The reason I have no problem with letting my bias known is because somebody somewhere is going to infer that from my review and still be able to form an opinion regardless of what I said, as long as I did my job as a reviewer. If I, for example, hate games like Chrono Trigger (impossible, but this is an example) and in my review of a new game like Chrono Trigger, one of the first things I do is say “I don’t like this game because it reminds me of Chrono Trigger and games like Chrono Trigger” that is fine. Somebody who absolutely loved Chrono Trigger will read my review and be able to understand that they will like the game, even though my review was in a negative tone. Now, if I sit down and write that review, and do it like many websites and magazines ask, where my opinions and bias take the backseat and I never write in the first person, my dislike of the game is going to bleed through with no real reference point. It is simply going to be a number at the bottom of the page and it won’t help anybody. I would have given Halo 3: ODST a 7 if FACEOFFGAMES used a scoring system, and my 7 would have held a decent amount of weight because I didn’t try to hide my bias towards the Halo series. Where as if I didn’t mention my bias and just pretended that I was neutral, that 7 would have been dishonest to the readers. Readers need to take a more active role in understanding individual writers and websites. If you are a Halo mark, and you know a reviewer doesn’t like Halo, than don’t take his word on the review. There should be more of a focus on journalists as an individual as opposed to journalists as a faceless collective under the same domain name.

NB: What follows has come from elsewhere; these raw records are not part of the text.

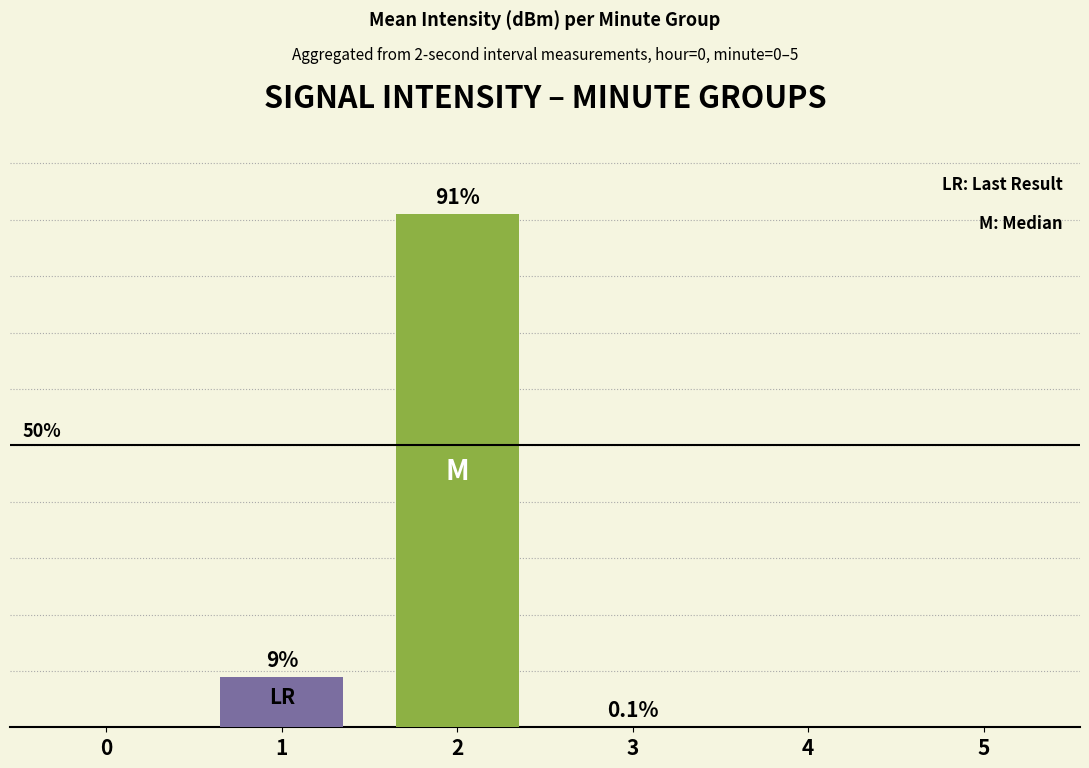

What is the difference between the maximum and minimum values?

91.0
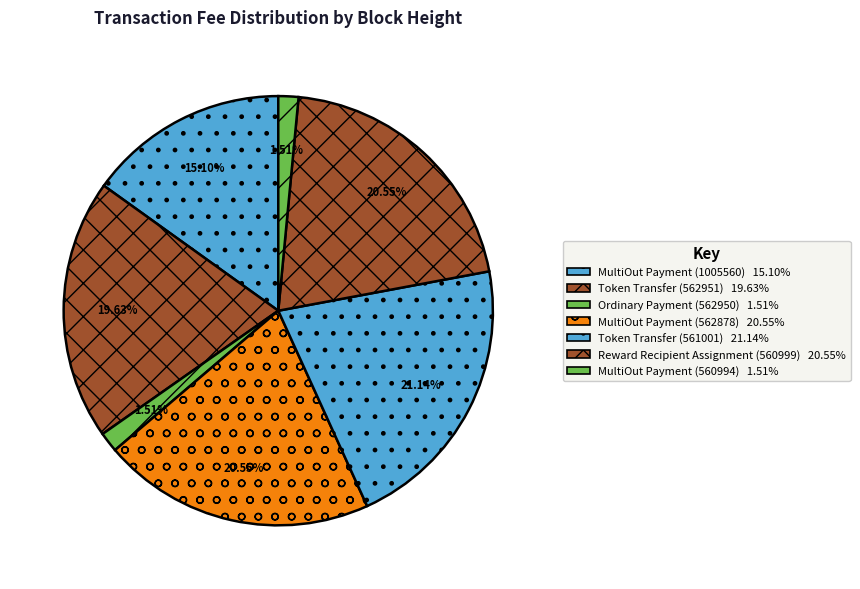

Between Reward Recipient Assignment (560999) and Token Transfer (561001), which is larger?

Token Transfer (561001)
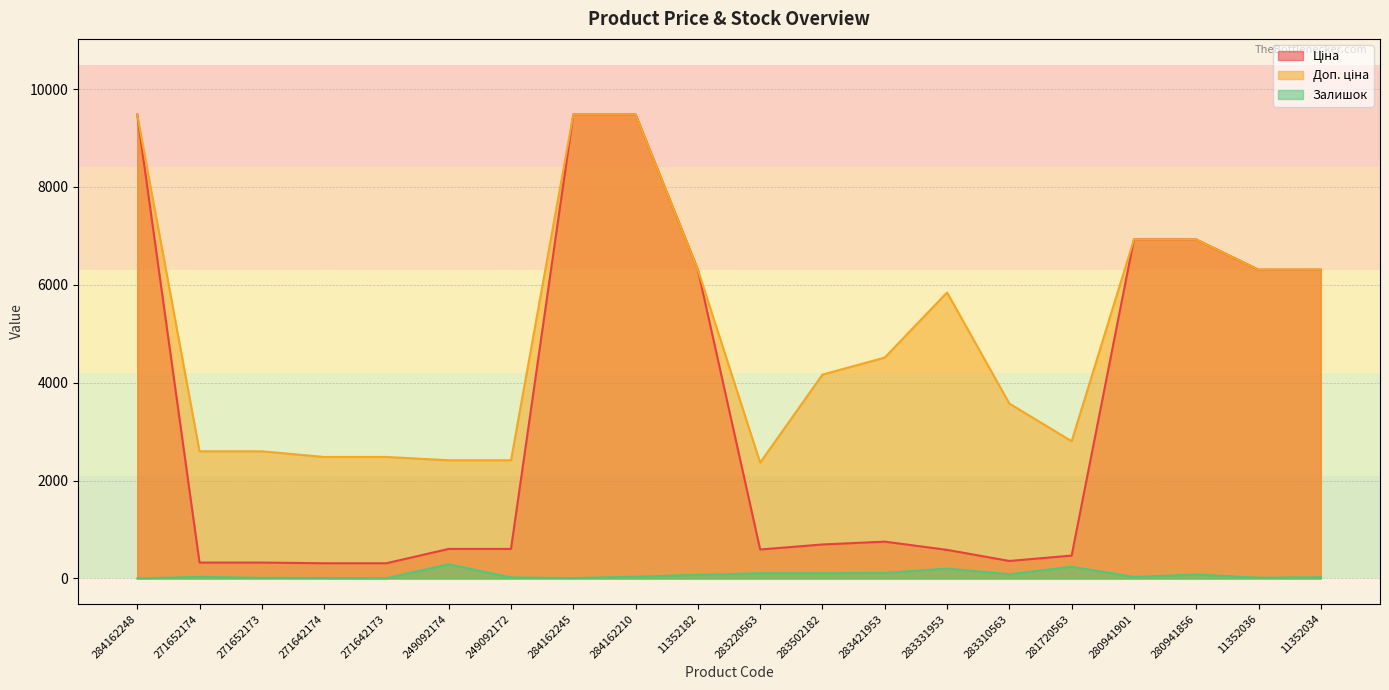

In Доп. ціна, how many points are higher than both neighbors (excluding endpoints)?

1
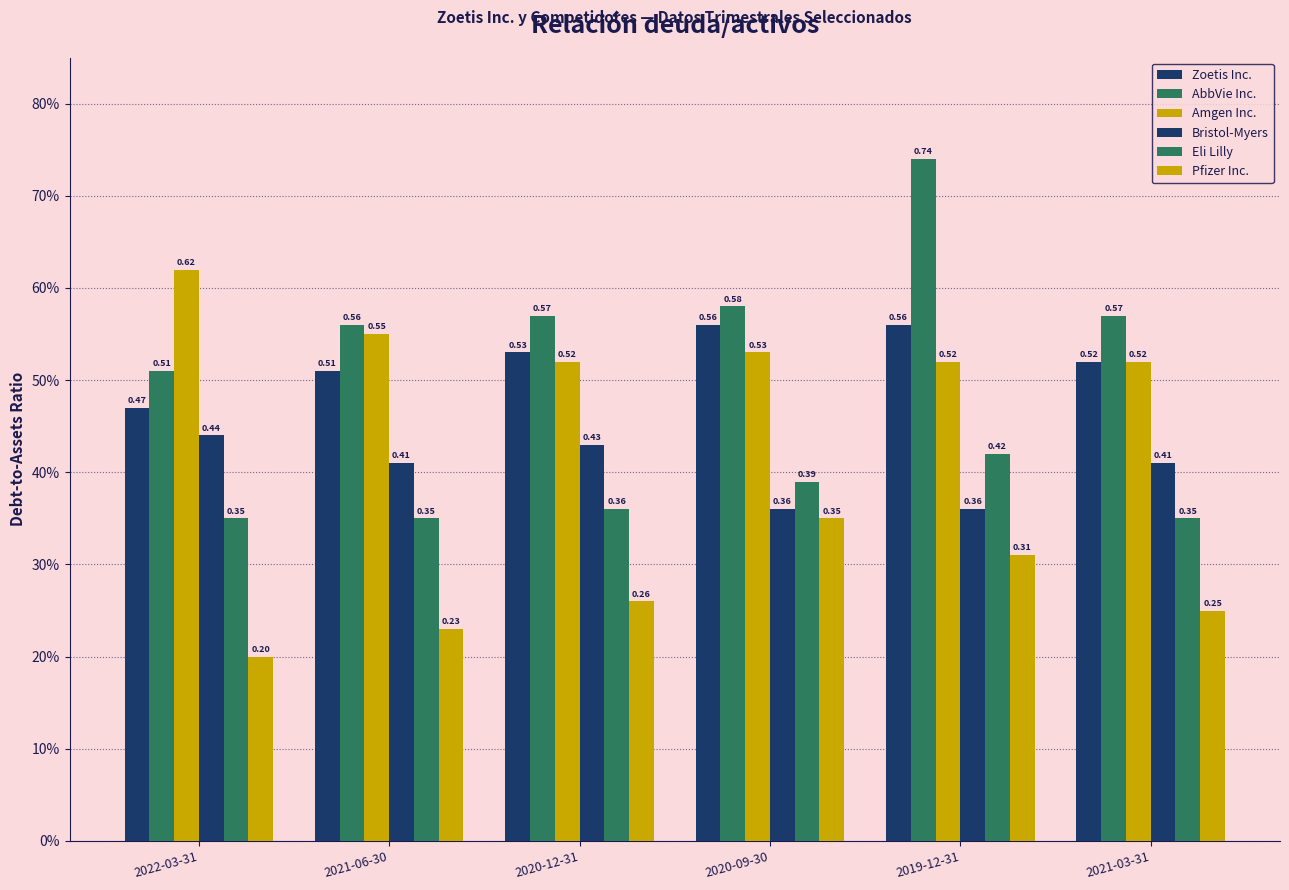

Which has a higher value, 2019-12-31 or 2021-06-30?

2019-12-31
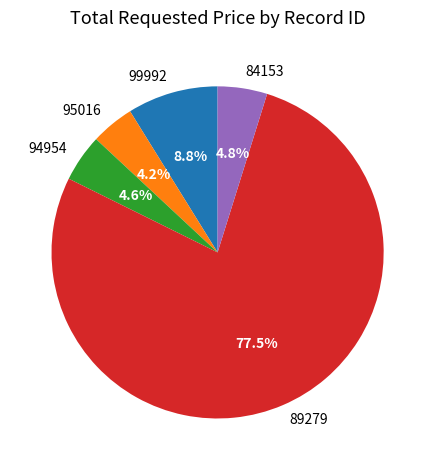

How many segments does this pie chart have?

5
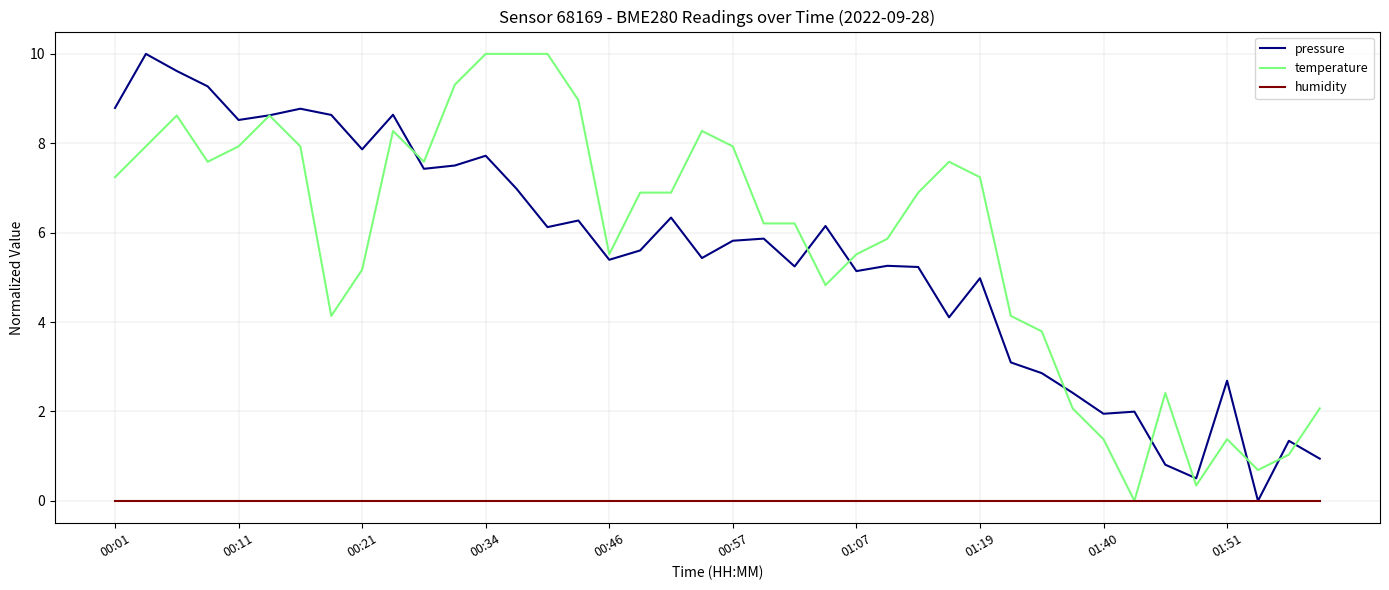

What are all the series names shown in the legend?

pressure, temperature, humidity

My opinion on the issue is probably strange and seems a bit conflicting considering how I do traditional and non-traditional reviews and articles. I guess I’m kind of on the outside of the debate anyway, as most people seem to act as if artistic expression and games journalism are mutually exclusive. I’m a Journalism student and an artist, and I obviously disagree with that sentiment. I also know that if I just wrote all my reviews normal, or did all of my reviews as concepts, it would make me a complacent and crappy writer. The idea of blanketly treating all games as art is as odd to me as blanketly treating all games as if they weren’t art.
Of course, none of this answers the senders question about how to get into gaming journalism. But that is because I’m still wondering how to do that myself.